EXERCISE REQUIREMENTS → Every record listed below should be copied exactly.

------ DATASET CONTENT ------

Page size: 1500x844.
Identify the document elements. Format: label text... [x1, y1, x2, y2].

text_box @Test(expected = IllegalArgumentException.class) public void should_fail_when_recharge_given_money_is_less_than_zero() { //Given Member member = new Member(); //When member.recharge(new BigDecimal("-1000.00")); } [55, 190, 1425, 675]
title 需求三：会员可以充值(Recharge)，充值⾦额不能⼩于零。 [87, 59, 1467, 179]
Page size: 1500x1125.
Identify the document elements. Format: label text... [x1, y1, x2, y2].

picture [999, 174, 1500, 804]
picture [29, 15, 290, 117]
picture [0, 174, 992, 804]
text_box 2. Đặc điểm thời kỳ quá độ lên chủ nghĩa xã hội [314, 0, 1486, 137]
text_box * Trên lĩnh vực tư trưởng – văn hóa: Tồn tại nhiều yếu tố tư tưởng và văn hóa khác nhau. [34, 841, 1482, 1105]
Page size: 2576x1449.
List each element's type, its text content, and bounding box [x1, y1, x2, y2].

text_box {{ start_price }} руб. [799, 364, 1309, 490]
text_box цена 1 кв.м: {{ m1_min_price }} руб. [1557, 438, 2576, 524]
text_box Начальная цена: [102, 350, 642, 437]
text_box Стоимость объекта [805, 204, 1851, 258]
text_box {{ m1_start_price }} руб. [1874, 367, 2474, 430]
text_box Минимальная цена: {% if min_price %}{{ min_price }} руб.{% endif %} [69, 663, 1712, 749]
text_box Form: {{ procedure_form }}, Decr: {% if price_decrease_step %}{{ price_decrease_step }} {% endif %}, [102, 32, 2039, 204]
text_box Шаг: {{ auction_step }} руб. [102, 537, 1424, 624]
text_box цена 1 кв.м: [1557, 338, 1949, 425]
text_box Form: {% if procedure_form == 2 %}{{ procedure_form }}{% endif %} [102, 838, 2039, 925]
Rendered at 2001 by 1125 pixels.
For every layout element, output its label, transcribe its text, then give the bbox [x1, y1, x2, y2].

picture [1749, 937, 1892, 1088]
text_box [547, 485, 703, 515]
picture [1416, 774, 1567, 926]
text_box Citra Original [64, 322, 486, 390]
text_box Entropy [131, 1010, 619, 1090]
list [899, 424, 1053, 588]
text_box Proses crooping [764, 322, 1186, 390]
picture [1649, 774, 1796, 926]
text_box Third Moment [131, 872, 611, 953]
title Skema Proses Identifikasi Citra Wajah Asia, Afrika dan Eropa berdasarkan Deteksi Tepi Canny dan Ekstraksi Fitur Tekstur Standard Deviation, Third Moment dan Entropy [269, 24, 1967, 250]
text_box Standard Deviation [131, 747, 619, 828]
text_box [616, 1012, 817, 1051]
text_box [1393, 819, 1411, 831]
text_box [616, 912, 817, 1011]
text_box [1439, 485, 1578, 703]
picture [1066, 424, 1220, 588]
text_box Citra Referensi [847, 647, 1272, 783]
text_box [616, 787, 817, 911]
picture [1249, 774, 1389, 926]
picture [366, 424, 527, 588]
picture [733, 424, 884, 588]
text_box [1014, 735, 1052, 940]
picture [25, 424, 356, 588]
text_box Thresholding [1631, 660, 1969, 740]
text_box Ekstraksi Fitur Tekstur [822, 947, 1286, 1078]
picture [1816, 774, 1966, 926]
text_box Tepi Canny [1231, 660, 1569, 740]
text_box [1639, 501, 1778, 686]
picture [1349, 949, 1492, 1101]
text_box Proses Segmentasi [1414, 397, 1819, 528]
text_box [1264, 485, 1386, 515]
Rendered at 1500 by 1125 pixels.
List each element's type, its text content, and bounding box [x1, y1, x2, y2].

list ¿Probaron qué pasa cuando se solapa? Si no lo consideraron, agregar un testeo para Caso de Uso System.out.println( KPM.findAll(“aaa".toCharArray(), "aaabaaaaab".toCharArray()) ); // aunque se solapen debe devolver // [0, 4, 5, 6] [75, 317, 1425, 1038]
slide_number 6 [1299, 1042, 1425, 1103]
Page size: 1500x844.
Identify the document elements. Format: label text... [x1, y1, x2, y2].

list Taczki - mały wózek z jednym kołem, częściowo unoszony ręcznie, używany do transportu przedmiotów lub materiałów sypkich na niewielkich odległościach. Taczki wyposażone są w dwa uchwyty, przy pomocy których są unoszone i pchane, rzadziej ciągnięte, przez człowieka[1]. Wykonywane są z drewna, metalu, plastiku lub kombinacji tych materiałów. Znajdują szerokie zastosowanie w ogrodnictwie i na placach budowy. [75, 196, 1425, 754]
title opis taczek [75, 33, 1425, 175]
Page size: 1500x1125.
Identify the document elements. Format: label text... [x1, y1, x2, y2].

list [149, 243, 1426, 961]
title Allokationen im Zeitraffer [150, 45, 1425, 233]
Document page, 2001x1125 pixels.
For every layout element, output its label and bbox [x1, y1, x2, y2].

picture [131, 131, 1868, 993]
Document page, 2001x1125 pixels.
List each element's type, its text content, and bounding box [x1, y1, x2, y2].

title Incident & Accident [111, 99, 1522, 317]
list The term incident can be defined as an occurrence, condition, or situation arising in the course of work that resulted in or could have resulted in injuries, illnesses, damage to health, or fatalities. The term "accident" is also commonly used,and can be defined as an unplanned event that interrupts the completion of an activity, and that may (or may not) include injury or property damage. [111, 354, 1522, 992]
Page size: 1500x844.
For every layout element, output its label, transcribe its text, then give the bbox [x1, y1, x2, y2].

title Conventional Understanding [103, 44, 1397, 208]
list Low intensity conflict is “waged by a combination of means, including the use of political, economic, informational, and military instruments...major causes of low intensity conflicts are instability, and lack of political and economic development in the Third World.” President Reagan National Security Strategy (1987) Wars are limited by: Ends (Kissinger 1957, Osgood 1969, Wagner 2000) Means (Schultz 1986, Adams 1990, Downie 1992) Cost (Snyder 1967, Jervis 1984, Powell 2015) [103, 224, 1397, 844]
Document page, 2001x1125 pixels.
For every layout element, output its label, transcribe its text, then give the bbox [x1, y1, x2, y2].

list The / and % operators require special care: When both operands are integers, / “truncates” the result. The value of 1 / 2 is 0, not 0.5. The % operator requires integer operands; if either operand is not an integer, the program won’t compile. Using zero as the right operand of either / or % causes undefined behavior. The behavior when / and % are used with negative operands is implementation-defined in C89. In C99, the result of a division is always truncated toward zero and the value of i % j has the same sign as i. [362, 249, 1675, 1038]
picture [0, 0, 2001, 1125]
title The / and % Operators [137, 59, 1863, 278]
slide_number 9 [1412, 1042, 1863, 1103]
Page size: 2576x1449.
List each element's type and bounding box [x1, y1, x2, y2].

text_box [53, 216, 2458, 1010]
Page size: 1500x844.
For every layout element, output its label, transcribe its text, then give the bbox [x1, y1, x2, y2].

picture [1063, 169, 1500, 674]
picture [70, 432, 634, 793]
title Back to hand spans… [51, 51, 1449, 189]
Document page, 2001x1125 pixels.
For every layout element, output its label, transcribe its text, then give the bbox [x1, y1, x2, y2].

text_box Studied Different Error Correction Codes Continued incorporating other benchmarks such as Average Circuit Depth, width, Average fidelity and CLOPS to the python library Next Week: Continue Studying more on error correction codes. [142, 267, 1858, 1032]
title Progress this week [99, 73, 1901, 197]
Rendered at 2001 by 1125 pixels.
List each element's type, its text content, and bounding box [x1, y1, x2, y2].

------

FINISHED EXERCISE →
Page size: 1500x844.
Identify the document elements. Format: label text... [x1, y1, x2, y2].

text_box @Test(expected = IllegalArgumentException.class) public void should_fail_when_recharge_given_money_is_less_than_zero() { //Given Member member = new Member(); //When member.recharge(new BigDecimal("-1000.00")); } [55, 190, 1425, 675]
title 需求三：会员可以充值(Recharge)，充值⾦额不能⼩于零。 [87, 59, 1467, 179]
Page size: 1500x1125.
Identify the document elements. Format: label text... [x1, y1, x2, y2].

picture [999, 174, 1500, 804]
picture [29, 15, 290, 117]
picture [0, 174, 992, 804]
text_box 2. Đặc điểm thời kỳ quá độ lên chủ nghĩa xã hội [314, 0, 1486, 137]
text_box * Trên lĩnh vực tư trưởng – văn hóa: Tồn tại nhiều yếu tố tư tưởng và văn hóa khác nhau. [34, 841, 1482, 1105]
Page size: 2576x1449.
List each element's type, its text content, and bounding box [x1, y1, x2, y2].

text_box {{ start_price }} руб. [799, 364, 1309, 490]
text_box цена 1 кв.м: {{ m1_min_price }} руб. [1557, 438, 2576, 524]
text_box Начальная цена: [102, 350, 642, 437]
text_box Стоимость объекта [805, 204, 1851, 258]
text_box {{ m1_start_price }} руб. [1874, 367, 2474, 430]
text_box Минимальная цена: {% if min_price %}{{ min_price }} руб.{% endif %} [69, 663, 1712, 749]
text_box Form: {{ procedure_form }}, Decr: {% if price_decrease_step %}{{ price_decrease_step }} {% endif %}, [102, 32, 2039, 204]
text_box Шаг: {{ auction_step }} руб. [102, 537, 1424, 624]
text_box цена 1 кв.м: [1557, 338, 1949, 425]
text_box Form: {% if procedure_form == 2 %}{{ procedure_form }}{% endif %} [102, 838, 2039, 925]
Rendered at 2001 by 1125 pixels.
For every layout element, output its label, transcribe its text, then give the bbox [x1, y1, x2, y2].

picture [1749, 937, 1892, 1088]
text_box [547, 485, 703, 515]
picture [1416, 774, 1567, 926]
text_box Citra Original [64, 322, 486, 390]
text_box Entropy [131, 1010, 619, 1090]
list [899, 424, 1053, 588]
text_box Proses crooping [764, 322, 1186, 390]
picture [1649, 774, 1796, 926]
text_box Third Moment [131, 872, 611, 953]
title Skema Proses Identifikasi Citra Wajah Asia, Afrika dan Eropa berdasarkan Deteksi Tepi Canny dan Ekstraksi Fitur Tekstur Standard Deviation, Third Moment dan Entropy [269, 24, 1967, 250]
text_box Standard Deviation [131, 747, 619, 828]
text_box [616, 1012, 817, 1051]
text_box [1393, 819, 1411, 831]
text_box [616, 912, 817, 1011]
text_box [1439, 485, 1578, 703]
picture [1066, 424, 1220, 588]
text_box Citra Referensi [847, 647, 1272, 783]
text_box [616, 787, 817, 911]
picture [1249, 774, 1389, 926]
picture [366, 424, 527, 588]
picture [733, 424, 884, 588]
text_box [1014, 735, 1052, 940]
picture [25, 424, 356, 588]
text_box Thresholding [1631, 660, 1969, 740]
text_box Ekstraksi Fitur Tekstur [822, 947, 1286, 1078]
picture [1816, 774, 1966, 926]
text_box Tepi Canny [1231, 660, 1569, 740]
text_box [1639, 501, 1778, 686]
picture [1349, 949, 1492, 1101]
text_box Proses Segmentasi [1414, 397, 1819, 528]
text_box [1264, 485, 1386, 515]
Rendered at 1500 by 1125 pixels.
List each element's type, its text content, and bounding box [x1, y1, x2, y2].

list ¿Probaron qué pasa cuando se solapa? Si no lo consideraron, agregar un testeo para Caso de Uso System.out.println( KPM.findAll(“aaa".toCharArray(), "aaabaaaaab".toCharArray()) ); // aunque se solapen debe devolver // [0, 4, 5, 6] [75, 317, 1425, 1038]
slide_number 6 [1299, 1042, 1425, 1103]
Page size: 1500x844.
Identify the document elements. Format: label text... [x1, y1, x2, y2].

list Taczki - mały wózek z jednym kołem, częściowo unoszony ręcznie, używany do transportu przedmiotów lub materiałów sypkich na niewielkich odległościach. Taczki wyposażone są w dwa uchwyty, przy pomocy których są unoszone i pchane, rzadziej ciągnięte, przez człowieka[1]. Wykonywane są z drewna, metalu, plastiku lub kombinacji tych materiałów. Znajdują szerokie zastosowanie w ogrodnictwie i na placach budowy. [75, 196, 1425, 754]
title opis taczek [75, 33, 1425, 175]
Page size: 1500x1125.
Identify the document elements. Format: label text... [x1, y1, x2, y2].

list [149, 243, 1426, 961]
title Allokationen im Zeitraffer [150, 45, 1425, 233]
Document page, 2001x1125 pixels.
For every layout element, output its label and bbox [x1, y1, x2, y2].

picture [131, 131, 1868, 993]
Document page, 2001x1125 pixels.
List each element's type, its text content, and bounding box [x1, y1, x2, y2].

title Incident & Accident [111, 99, 1522, 317]
list The term incident can be defined as an occurrence, condition, or situation arising in the course of work that resulted in or could have resulted in injuries, illnesses, damage to health, or fatalities. The term "accident" is also commonly used,and can be defined as an unplanned event that interrupts the completion of an activity, and that may (or may not) include injury or property damage. [111, 354, 1522, 992]
Page size: 1500x844.
For every layout element, output its label, transcribe its text, then give the bbox [x1, y1, x2, y2].

title Conventional Understanding [103, 44, 1397, 208]
list Low intensity conflict is “waged by a combination of means, including the use of political, economic, informational, and military instruments...major causes of low intensity conflicts are instability, and lack of political and economic development in the Third World.” President Reagan National Security Strategy (1987) Wars are limited by: Ends (Kissinger 1957, Osgood 1969, Wagner 2000) Means (Schultz 1986, Adams 1990, Downie 1992) Cost (Snyder 1967, Jervis 1984, Powell 2015) [103, 224, 1397, 844]
Document page, 2001x1125 pixels.
For every layout element, output its label, transcribe its text, then give the bbox [x1, y1, x2, y2].

list The / and % operators require special care: When both operands are integers, / “truncates” the result. The value of 1 / 2 is 0, not 0.5. The % operator requires integer operands; if either operand is not an integer, the program won’t compile. Using zero as the right operand of either / or % causes undefined behavior. The behavior when / and % are used with negative operands is implementation-defined in C89. In C99, the result of a division is always truncated toward zero and the value of i % j has the same sign as i. [362, 249, 1675, 1038]
picture [0, 0, 2001, 1125]
title The / and % Operators [137, 59, 1863, 278]
slide_number 9 [1412, 1042, 1863, 1103]
Page size: 2576x1449.
List each element's type and bounding box [x1, y1, x2, y2].

text_box [53, 216, 2458, 1010]
Page size: 1500x844.
For every layout element, output its label, transcribe its text, then give the bbox [x1, y1, x2, y2].

picture [1063, 169, 1500, 674]
picture [70, 432, 634, 793]
title Back to hand spans… [51, 51, 1449, 189]
Document page, 2001x1125 pixels.
For every layout element, output its label, transcribe its text, then give the bbox [x1, y1, x2, y2].

text_box Studied Different Error Correction Codes Continued incorporating other benchmarks such as Average Circuit Depth, width, Average fidelity and CLOPS to the python library Next Week: Continue Studying more on error correction codes. [142, 267, 1858, 1032]
title Progress this week [99, 73, 1901, 197]
Rendered at 2001 by 1125 pixels.
List each element's type, its text content, and bounding box [x1, y1, x2, y2].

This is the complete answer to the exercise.